■ TASK INSTRUCTIONS: Report every line of the records below that contains the word "shown", treating uppercase and lowercase as different.

--- RECORDS PROVIDED ---

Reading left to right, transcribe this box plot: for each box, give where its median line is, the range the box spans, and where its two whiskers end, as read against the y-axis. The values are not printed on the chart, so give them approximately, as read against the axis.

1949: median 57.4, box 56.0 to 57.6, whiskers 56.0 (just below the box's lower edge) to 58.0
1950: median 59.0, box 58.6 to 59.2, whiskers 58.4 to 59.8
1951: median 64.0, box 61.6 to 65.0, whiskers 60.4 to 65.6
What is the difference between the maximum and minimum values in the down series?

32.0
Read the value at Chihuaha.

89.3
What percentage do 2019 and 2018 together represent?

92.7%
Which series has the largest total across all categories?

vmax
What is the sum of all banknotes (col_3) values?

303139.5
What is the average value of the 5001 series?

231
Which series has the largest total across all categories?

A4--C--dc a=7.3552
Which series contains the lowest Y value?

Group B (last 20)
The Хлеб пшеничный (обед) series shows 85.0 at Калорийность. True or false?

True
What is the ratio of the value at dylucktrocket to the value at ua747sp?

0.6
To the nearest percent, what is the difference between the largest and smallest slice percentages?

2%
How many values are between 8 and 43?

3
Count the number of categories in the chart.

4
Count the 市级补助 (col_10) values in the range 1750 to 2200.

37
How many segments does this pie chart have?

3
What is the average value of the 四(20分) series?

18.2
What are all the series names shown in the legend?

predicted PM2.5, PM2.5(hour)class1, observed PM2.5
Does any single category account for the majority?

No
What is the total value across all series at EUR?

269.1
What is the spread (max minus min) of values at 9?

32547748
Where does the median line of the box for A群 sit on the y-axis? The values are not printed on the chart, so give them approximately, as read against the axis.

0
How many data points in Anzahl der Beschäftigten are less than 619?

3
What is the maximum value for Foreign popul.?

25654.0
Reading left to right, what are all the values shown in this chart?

---

■ TASK RESPONSE:
What are all the series names shown in the legend?
Reading left to right, what are all the values shown in this chart?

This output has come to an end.